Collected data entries
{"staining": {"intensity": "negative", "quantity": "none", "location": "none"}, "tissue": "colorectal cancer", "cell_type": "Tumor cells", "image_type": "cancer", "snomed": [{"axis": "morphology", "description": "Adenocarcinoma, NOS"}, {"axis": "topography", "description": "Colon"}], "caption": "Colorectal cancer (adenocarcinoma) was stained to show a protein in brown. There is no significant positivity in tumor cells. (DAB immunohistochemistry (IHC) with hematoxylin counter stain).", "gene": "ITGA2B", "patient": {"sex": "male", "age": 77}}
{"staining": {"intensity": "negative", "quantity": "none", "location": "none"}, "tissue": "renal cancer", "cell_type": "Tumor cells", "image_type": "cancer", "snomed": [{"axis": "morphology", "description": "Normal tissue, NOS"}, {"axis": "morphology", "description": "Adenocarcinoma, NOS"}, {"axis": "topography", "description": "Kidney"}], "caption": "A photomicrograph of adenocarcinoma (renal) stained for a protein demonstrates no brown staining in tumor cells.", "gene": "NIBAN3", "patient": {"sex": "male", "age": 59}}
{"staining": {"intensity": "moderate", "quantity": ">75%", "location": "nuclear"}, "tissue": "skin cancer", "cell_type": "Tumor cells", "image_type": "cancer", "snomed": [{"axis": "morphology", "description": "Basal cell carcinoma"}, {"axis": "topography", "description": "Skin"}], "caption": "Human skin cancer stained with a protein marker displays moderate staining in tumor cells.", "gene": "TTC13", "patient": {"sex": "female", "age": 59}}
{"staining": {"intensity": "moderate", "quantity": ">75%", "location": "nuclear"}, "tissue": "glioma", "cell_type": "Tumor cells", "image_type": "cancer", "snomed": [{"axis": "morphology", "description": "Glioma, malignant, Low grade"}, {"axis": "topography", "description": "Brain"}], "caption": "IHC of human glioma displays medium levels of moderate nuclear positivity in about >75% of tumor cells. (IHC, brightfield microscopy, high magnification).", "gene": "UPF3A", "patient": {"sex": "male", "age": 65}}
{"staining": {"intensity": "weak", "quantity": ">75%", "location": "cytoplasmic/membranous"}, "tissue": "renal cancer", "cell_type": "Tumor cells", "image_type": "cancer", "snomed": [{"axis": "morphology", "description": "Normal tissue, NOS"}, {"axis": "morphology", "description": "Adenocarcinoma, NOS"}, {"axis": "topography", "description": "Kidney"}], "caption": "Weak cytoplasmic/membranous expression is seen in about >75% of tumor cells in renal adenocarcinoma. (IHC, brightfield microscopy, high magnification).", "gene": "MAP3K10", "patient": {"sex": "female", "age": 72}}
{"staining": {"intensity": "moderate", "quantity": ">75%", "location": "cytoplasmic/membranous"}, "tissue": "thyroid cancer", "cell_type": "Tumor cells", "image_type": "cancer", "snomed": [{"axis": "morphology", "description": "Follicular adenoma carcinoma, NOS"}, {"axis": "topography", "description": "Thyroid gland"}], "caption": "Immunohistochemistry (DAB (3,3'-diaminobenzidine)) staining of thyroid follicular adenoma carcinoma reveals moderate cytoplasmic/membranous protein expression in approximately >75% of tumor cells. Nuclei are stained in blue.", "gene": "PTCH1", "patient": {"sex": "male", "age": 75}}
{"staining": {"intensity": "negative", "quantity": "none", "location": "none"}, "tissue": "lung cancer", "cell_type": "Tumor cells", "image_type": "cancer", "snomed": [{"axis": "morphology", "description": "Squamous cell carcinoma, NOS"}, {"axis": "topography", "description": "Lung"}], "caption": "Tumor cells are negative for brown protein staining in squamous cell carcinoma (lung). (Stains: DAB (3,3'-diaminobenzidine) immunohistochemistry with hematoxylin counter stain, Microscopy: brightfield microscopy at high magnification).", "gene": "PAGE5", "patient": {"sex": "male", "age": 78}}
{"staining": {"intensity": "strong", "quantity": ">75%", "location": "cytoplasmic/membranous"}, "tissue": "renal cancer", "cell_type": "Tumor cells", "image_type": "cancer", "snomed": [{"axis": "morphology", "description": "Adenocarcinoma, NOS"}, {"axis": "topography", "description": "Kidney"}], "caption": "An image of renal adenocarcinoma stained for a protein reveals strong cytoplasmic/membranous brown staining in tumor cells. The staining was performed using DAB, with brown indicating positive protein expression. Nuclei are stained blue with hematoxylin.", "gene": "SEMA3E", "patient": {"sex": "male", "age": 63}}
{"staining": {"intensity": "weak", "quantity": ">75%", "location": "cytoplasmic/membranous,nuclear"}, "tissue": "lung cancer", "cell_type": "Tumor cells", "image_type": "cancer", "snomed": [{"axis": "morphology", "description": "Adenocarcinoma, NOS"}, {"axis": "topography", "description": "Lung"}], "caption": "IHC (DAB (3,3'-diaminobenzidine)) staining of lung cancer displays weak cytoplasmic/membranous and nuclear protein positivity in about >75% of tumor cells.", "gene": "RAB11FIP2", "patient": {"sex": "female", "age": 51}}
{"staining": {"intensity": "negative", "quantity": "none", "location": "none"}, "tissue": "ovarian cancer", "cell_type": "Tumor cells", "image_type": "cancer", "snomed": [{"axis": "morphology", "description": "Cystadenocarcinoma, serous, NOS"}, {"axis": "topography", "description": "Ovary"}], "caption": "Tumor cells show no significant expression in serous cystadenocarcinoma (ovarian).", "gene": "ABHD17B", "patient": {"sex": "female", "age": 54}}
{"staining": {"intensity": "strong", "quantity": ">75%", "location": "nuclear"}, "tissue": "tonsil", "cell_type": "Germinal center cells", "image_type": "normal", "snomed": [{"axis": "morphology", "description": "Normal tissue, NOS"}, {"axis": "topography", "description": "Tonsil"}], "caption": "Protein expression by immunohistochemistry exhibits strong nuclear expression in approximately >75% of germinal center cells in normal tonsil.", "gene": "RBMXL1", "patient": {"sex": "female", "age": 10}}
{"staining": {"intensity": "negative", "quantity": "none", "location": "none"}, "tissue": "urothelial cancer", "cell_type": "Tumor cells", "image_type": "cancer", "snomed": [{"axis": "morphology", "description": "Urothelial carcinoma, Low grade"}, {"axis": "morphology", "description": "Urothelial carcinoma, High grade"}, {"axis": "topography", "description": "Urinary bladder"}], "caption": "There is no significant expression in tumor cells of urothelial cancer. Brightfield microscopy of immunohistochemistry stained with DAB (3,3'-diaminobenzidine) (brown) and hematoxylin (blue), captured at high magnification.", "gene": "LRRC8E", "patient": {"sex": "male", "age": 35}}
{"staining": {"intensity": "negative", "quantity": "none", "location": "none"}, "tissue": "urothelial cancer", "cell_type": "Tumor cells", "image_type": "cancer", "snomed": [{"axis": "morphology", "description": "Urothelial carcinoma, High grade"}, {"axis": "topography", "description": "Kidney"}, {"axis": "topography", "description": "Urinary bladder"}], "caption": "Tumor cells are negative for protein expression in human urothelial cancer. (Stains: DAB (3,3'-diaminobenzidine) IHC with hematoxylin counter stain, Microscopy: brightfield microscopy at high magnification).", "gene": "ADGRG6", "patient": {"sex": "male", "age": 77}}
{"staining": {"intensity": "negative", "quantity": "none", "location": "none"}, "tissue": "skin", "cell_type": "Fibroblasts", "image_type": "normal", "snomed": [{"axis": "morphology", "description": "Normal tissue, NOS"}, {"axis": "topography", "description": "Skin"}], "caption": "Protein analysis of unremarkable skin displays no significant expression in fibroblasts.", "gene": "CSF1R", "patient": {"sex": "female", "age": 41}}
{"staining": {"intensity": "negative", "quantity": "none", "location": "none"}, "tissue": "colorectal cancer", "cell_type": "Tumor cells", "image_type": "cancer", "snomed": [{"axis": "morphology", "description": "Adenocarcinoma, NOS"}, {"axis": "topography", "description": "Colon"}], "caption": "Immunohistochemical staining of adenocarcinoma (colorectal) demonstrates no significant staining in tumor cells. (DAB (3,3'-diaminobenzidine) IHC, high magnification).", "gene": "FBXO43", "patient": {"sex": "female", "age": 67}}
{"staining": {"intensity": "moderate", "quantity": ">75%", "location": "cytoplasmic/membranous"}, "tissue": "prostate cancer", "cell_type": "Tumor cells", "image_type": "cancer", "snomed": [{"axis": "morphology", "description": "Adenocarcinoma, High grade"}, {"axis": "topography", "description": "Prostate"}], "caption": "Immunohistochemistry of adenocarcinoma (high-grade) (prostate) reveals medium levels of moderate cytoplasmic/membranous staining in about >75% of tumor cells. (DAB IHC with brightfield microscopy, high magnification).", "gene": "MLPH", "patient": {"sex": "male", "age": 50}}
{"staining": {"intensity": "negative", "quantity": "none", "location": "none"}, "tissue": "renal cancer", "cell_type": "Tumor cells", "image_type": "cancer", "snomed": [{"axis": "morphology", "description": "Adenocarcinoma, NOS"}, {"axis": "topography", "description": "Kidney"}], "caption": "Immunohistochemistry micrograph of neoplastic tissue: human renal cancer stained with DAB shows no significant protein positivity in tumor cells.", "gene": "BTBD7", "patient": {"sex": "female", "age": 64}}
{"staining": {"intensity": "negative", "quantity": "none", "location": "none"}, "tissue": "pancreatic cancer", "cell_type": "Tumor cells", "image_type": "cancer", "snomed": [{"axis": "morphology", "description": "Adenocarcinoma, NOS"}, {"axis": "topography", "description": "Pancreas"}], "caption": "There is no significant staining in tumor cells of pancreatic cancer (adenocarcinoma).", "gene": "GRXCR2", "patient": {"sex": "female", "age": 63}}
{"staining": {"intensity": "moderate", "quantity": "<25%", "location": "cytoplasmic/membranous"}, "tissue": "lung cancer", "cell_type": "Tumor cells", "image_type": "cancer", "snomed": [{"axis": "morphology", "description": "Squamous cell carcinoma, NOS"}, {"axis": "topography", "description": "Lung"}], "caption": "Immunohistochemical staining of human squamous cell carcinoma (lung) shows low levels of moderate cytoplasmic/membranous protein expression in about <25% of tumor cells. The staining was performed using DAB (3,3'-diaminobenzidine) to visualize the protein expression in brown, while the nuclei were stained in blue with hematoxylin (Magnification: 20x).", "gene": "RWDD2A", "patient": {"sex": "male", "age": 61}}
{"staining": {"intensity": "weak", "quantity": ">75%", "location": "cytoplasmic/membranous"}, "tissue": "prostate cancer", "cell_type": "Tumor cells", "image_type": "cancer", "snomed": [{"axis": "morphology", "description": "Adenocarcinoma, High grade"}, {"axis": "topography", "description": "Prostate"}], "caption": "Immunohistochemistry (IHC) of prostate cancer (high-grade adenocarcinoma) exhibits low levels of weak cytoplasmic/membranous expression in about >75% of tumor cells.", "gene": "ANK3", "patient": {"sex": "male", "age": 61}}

_Problem to solve_
Print only these lines, please. They run from the start of the entries above to the line containing "skin cancer stained", both ends included, and must match exactly.

_Result of this task_
{"staining": {"intensity": "negative", "quantity": "none", "location": "none"}, "tissue": "colorectal cancer", "cell_type": "Tumor cells", "image_type": "cancer", "snomed": [{"axis": "morphology", "description": "Adenocarcinoma, NOS"}, {"axis": "topography", "description": "Colon"}], "caption": "Colorectal cancer (adenocarcinoma) was stained to show a protein in brown. There is no significant positivity in tumor cells. (DAB immunohistochemistry (IHC) with hematoxylin counter stain).", "gene": "ITGA2B", "patient": {"sex": "male", "age": 77}}
{"staining": {"intensity": "negative", "quantity": "none", "location": "none"}, "tissue": "renal cancer", "cell_type": "Tumor cells", "image_type": "cancer", "snomed": [{"axis": "morphology", "description": "Normal tissue, NOS"}, {"axis": "morphology", "description": "Adenocarcinoma, NOS"}, {"axis": "topography", "description": "Kidney"}], "caption": "A photomicrograph of adenocarcinoma (renal) stained for a protein demonstrates no brown staining in tumor cells.", "gene": "NIBAN3", "patient": {"sex": "male", "age": 59}}
{"staining": {"intensity": "moderate", "quantity": ">75%", "location": "nuclear"}, "tissue": "skin cancer", "cell_type": "Tumor cells", "image_type": "cancer", "snomed": [{"axis": "morphology", "description": "Basal cell carcinoma"}, {"axis": "topography", "description": "Skin"}], "caption": "Human skin cancer stained with a protein marker displays moderate staining in tumor cells.", "gene": "TTC13", "patient": {"sex": "female", "age": 59}}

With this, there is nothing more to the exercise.